Picardië – deel 2
Ondergrondse stad van kalk- en vuursteen
Tussen Amiens en Doullens ligt het dorp Naours en
Naours is beroemd door de Cité Souterraine. Een dorp met daaronder een stad.
Reden voor een bezoek...
We naderen Naours, een dorp zoals vele. Twee houten
spilmolens op een heuvel markeren de plek van de onderaardse stad. Op dit uur
nog geen dagjesmensen maar wel groepen
kinderen, die met groot enthousiasme deelnemen aan het jaarlijkse schoolreisje.
Een stenen trap tussen bereklauwen en donkerrode stokrozen leidt naar de
souvenirwinkel. 'Deux personnes?', vraagt de dame achter de balie. Ze vertelt
dat de rondleiding over een kwartier begint en reikt ons de informatie aan in
het Nederlands. We verkennen nog snel de winkel en ontdekken dat de souvenirs
niets te maken hebben met de onderaardse stad. Een klas komt lacherig en
duwerig uit een smalle deur. Dikke truien gaan uit, een sjaal wordt afgerukt.
Ze hebben zo lang hun gemak moeten houden in die donkere koude gangen, nu lacht
het zonovergoten terras met de vele versnaperingen hen toe. Achter het terras
is de ingang van de Cité Souterraine. Op een bank er tegenover nemen we de
geschiedenis alvast door. Iets verder zit een stel en doet hetzelfde. De ondergrondse
ruimten werden in de 3e eeuw op 10 meter diepte in zachte kalksteen uitgegraven
en dienden als schuilplaats bij invasies en oorlogen. Ze worden nog steeds
'muches' genoemd omdat in de taal van deze streek het woord voor zich
verstoppen 'se mucher' is. In de loop van de tijd vormde zich hier een complete
ondergrondse stad in het klein met straten, pleinen en huizen. Sommige ruimten
waren ingericht als stallen voor vee of als opslagruimten voor graan of ander
voedsel. Er waren vergaderruimten, er was een gevangenis, er was zelfs een
kapel. En mocht er iets te vieren vallen, dan was er de feestzaal.

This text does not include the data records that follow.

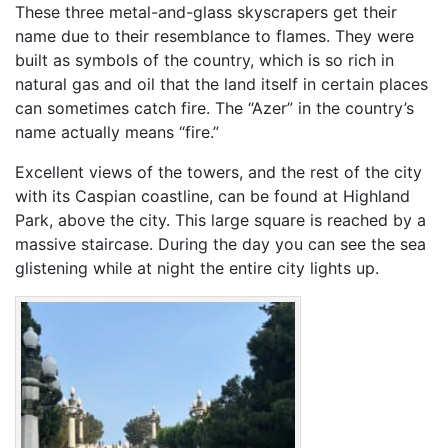
These three metal-and-glass skyscrapers get their
name due to their resemblance to flames. They were
built as symbols of the country, which is so rich in
natural gas and oil that the land itself in certain places
can sometimes catch fire. The “Azer” in the country’s
name actually means “fire.”
Excellent views of the towers, and the rest of the city
with its Caspian coastline, can be found at Highland
Park, above the city. This large square is reached by a
massive staircase. During the day you can see the sea
glistening while at night the entire city lights up.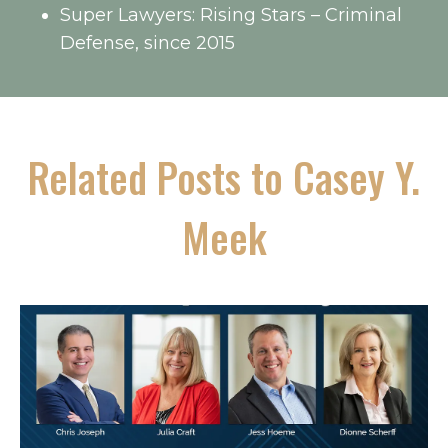
Super Lawyers: Rising Stars – Criminal
Defense, since 2015
Related Posts to Casey Y.
Meek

De gids komt aangewandeld, hij controleert de
toegangsbewijzen en nodigt uit te volgen. De groep is maar klein, buiten ons
nog zes Fransen. Gehuld in truien en sjaals dalen we af. Spaarzaam verlichte
gangen en oneffen paden. Een vochtige kou trekt langzaam door onze kleding. De
muffe geur maakt wee. In snel tempo en zonder nadenken doet de gids zijn
verhaal. Ik probeer het verhaal zo goed mogelijk te volgen via het gekregen
stencil, maar de donkerte maakt lezen moeilijk. De ondergrondse stad telt 30
gangen die bij elkaar opgeteld een totale lengte hebben van 2 kilometer. De
hoogte van de gangen ligt tussen de 1.60 meter en 2 meter. Ventilatiegaten en
schoorstenen van ondergrondse bakkerijen waren listig gecamoufleerd als
schoorstenen van bestaande huizen of natuurlijke openingen in de grond. Ik heb
het druk: luisteren, lezen, foto's maken, de groep in de gaten houden en vooral
opletten waar ik loop. 'Où est notre photographe?', hoor ik de gids roepen
vanaf een andere plek. Ik haast me naar de veiligheid en ril van de gedachte
hier te moeten leven. Nog geen dag hield ik het hier uit. We wandelen door een
straatje en de gids wijst op kleine ruimten naast elkaar: huizen. Voor de
openingen werd een houten deur geplaatst en zo leefden de families afzonderlijk.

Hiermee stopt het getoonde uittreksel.